Das war nicht immer so. Der Begeisterung, mit der die Amerikaner in den siebziger und frühen achtziger Jahren beobachteten, was im sogenannen Neuen Deutschen Film los war und eine Verehrung vor allem für Rainer Werner Fassbinder pflegten, wie sie diesem in Deutschland bis heute kaum zukommt, folgten nach Fassbinders Tod viele Jahre völliger Gleichgültigkeit. Das hatte natürlich auch mit dem Zustand des deutschen Kinos zu tun. Tom Tykwers „Lola rennt“ war der Wendepunkt, in Deutschland 1998, und auch in Amerika, ein Jahr später. Es folgten 2001 Sandra Nettelbecks „Bella Martha“, die ein kleiner Arthouse-Hit wurde, „Good Bye, Lenin!“ von Wolfgang Becker 2003, und dann natürlich Florian Henckel von Donnersmarcks „Das Leben der Anderen“, der nicht erst seit seiner Oscar-Krönung als bester fremdsprachiger Film des Jahres 2006 Begeisterung auslöste. Wenn man sich anschaut, welche Filme jenseits der zahlreichen Festivals, auf denen deutsche Filme immer wieder einen Auftritt haben, auf die Leinwände kommen, verwandelt sich dieser gute Ruf allerdings kaum in messbare Sichtbarkeit.

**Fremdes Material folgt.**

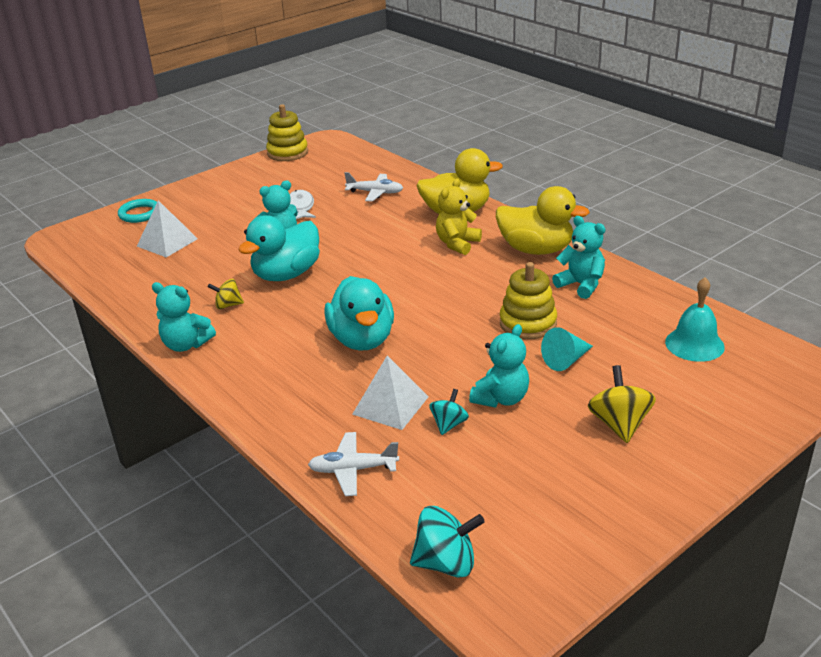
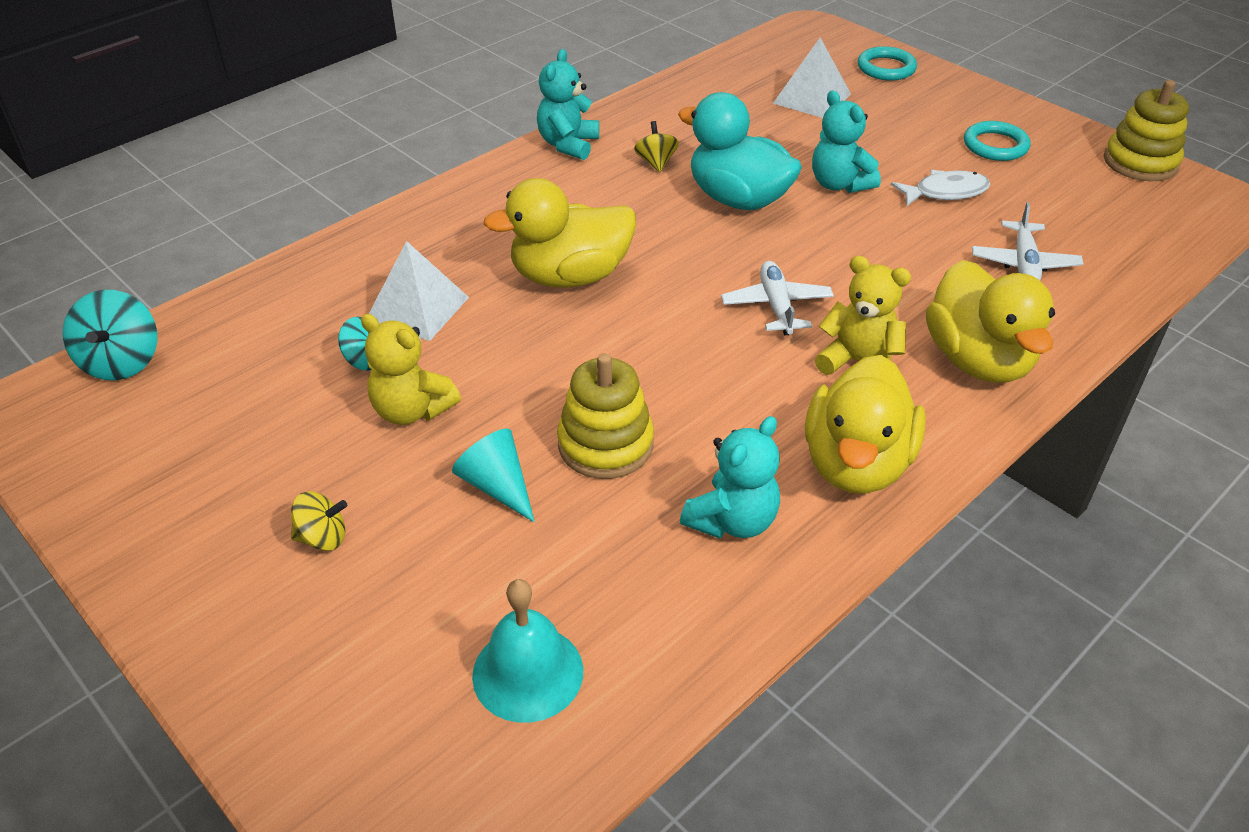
camera: 85 degrees right, 10 degrees up
(254, 188) = (995, 145): none -> turquoise ring
(353, 470) = (301, 286): white plane -> white plane (776, 306)
(362, 339) = (570, 276): turquoise duck -> yellow duck
(501, 398) = (412, 410): turquoise teddy bear -> yellow teddy bear
(619, 424) = (323, 538): yellow spinning top -> yellow spinning top, size x0.62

„Das weiße Band“ startete am 3. Januar auf gerade einmal drei Leinwänden und spielte am Eröffnungswochenende dort entsprechend wenig ein: kaum 60000 Dollar. Und dies, obwohl der Film herausragende Kritiken bekommen hatte, obwohl er im Mai beim Filmfestival in Cannes mit der Goldenen Palme ausgezeichnet worden war, und obwohl Michael Haneke nicht erst seit seiner Oscar-Nominierung kein unbekannter Name ist. „Das Leben der Anderen“ kam zunächst auf neun Leinwänden zum Einsatz. Dagegen wirken die zwanzig, die einst „Lola rennt“ bespielte, nachgerade sagenhaft. Aber auch die Brüder Joel und Ethan Coen, mit „A Serious Man“ in diesem Jahr Oscar-nominiert, starteten mit ihrem Film nur auf sechs Leinwänden. Was zeigt, wo das Problem liegt – bei den Blockbustern, die die Kinos verstopfen und dafür sorgen, dass überall dieselben Filme laufen.
Wo also steht der deutsche Film in Amerika? Bei denen, die ihn zu sehen bekommen, in hohem Kurs. Aber die meisten haben keine Chance, ihn kennenzulernen.